O escritor hispano-peruano Mario Vargas Llosa lerá o seu discurso de ingresso na Academia Francesa a 9 de fevereiro, realizando, assim, "um sonho" da juventude — disse à France-Presse (AFP) o seu tradutor para o idioma francês, Albert Bensoussan.

"Será recebido oficialmente a 9 de fevereiro. A 8 de fevereiro, receberá a espada de académico e, no dia seguinte, sob a cúpula (da Academia), lerá o seu discurso", detalhou Bensoussan, encarregado de traduzir o texto, como faz com toda a obra do escritor há meio século.

Nenhum porta-voz da Academia Francesa estava disponível esta quarta-feira para confirmar as datas mencionada à AFP.
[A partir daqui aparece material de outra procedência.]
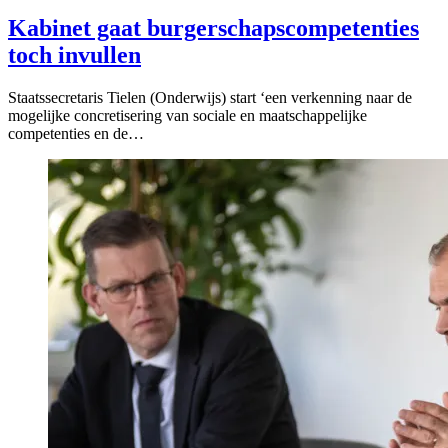
Kabinet gaat burgerschapscompetenties
toch invullen
Staatssecretaris Tielen (Onderwijs) start ‘een verkenning naar de
mogelijke concretisering van sociale en maatschappelijke
competenties en de…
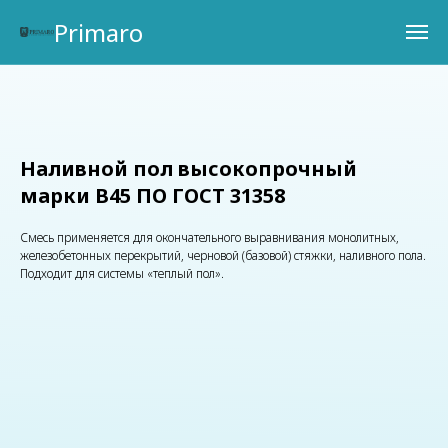
Primaro
Наливной пол высокопрочный
марки В45 ПО ГОСТ 31358
Смесь применяется для окончательного выравнивания монолитных,
железобетонных перекрытий, черновой (базовой) стяжки, наливного пола.
Подходит для системы «теплый пол».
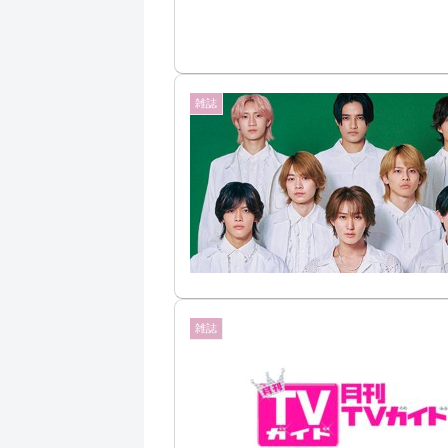
雑誌
雑誌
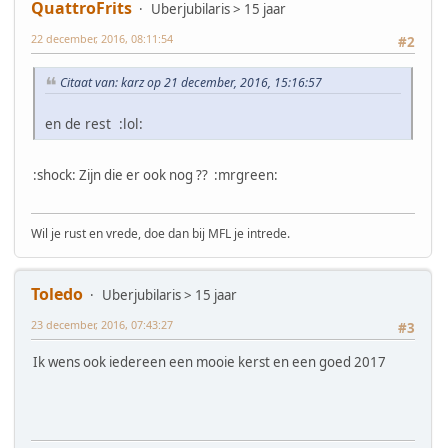
QuattroFrits
Uberjubilaris > 15 jaar
22 december, 2016, 08:11:54
#2
Citaat van: karz op 21 december, 2016, 15:16:57
en de rest :lol:
:shock: Zijn die er ook nog ?? :mrgreen:
Wil je rust en vrede, doe dan bij MFL je intrede.
Toledo
Uberjubilaris > 15 jaar
23 december, 2016, 07:43:27
#3
Ik wens ook iedereen een mooie kerst en een goed 2017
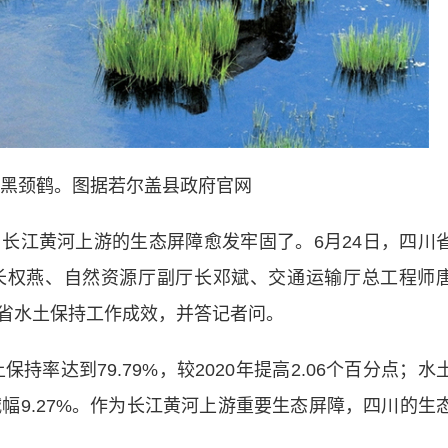
黑颈鹤。图据若尔盖县政府官网
江黄河上游的生态屏障愈发牢固了。6月24日，四川
长权燕、自然资源厅副厅长邓斌、交通运输厅总工程师
省水土保持工作成效，并答记者问。
率达到79.79%，较2020年提高2.06个百分点；水
、减幅9.27%。作为长江黄河上游重要生态屏障，四川的生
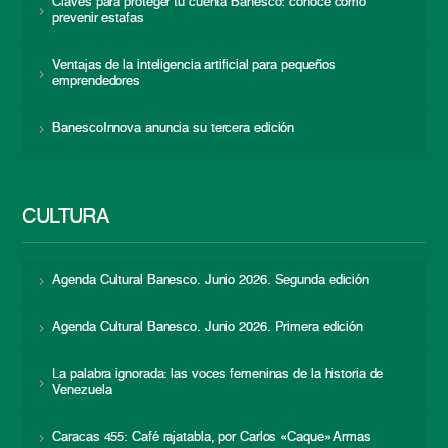
Claves para proteger tu cuenta Banesco: conoce cómo
prevenir estafas
Ventajas de la inteligencia artificial para pequeños
emprendedores
BanescoInnova anuncia su tercera edición
CULTURA
Agenda Cultural Banesco. Junio 2026. Segunda edición
Agenda Cultural Banesco. Junio 2026. Primera edición
La palabra ignorada: las voces femeninas de la historia de
Venezuela
Caracas 455: Café rajatabla, por Carlos «Caque» Armas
O evento será o desfecho de uma eleição histórica, a 25 de novembro de 2021, após uma espera que se fez longa para o autor de "Conversa n´ A Catedral", como revelou recentemente a secretária perpétua da Academia, Hélène Carrère d'Encausse.

Prémio Nobel de Literatura em 2010, Vargas Llosa é o primeiro autor, sem ter escrito diretamente em francês, a ingressar na Academia, fundada pelo cardeal Richelieu em 1635.

"Um escritor do mundo"

"Quando (Vargas Llosa) estava confinado na Academia Militar [em Lima], queria morar num sótão em Paris. Então, entrar na Academia é entrar no seu sonho", diz Bensoussan em entrevista à AFP.

O tradutor, de 87 anos, acaba de publicar o ensaio "Mario Vargas Llosa, écrivain du monde" (Editora Gallimard), que é, segundo ele, uma homenagem àquele que descreve como "mestre".

"Tive de assumir os seus fantasmas e obsessões", confessa Bensoussan no livro.

"Habitei os seus sonhos [...] imitei, fraternalmente, os seus gestos, mimei a sua voz", acrescenta Bensoussan, hispanista e autor de uma longa obra literária em francês.

Vargas Llosa é o último sobrevivente do "boom" da literatura latino-americana, marcada pelo "realismo mágico" encarnado por Gabriel García Márquez, Julio Cortázar, ou Carlos Fuentes.

Bensoussan lembra o potente impacto dessa geração.

"Na França, ficámos deslumbrados. Na época, vivíamos a era do 'Nouveau Roman'... romances onde não havia a magia de uma história", lembra-se o tradutor, que conheceu e trabalhou com boa parte desses escritores.

Ele conheceu Vargas Llosa em 1971, quando este o contratou para traduzir "Os Cachorros" para o francês. Bensoussan explica que já estava "treinado" por ter trabalhado e convivido com o cubano Guillermo Cabrera Infante e a sua complexa obra "Três Tristes Tigres".

Vargas Llosa recebeu-o em Barcelona, onde morava. Depois de rever a tradução, disse-lhe: "é melhor do que o original", conta Bensoussan, rindo.

"A seguir, ele disse: 'você pode traduzir como quiser, não vou controlar mais nada'. Estava sempre a viajar, confiava em mim", acrescenta.

"Bem, às vezes, eu precisava de uma confirmação", completa.

Para traduzir "tem que se ter o texto na cabeça, mas depois tem que recriá-lo. Tem que fazer o vazio [na mente], ou seja, buscar intuitivamente a palavra que, em francês, vai realmente corresponder à noção daquilo que o autor queria dizer", ensina.

Segundo ele, traduzir implica "sobrepor dois círculos: o círculo da tradução cobre o original, mas não completamente. Sempre se ganha algo e se perde algo".

"O [romance] que me exigiu mais tempo foi 'A Guerra do Fim do Mundo'", ambientado no Brasil, lembra.

"Levei dois anos. Tive que entendê-la... Quando traduzo, preciso ter ao meu alcance a mesma bibliografia que o autor", diz.

Na Academia, completa o tradutor, Llosa "representará a cultura francesa com um olhar diferente. É por isso que o descrevo como 'um escritor do mundo'".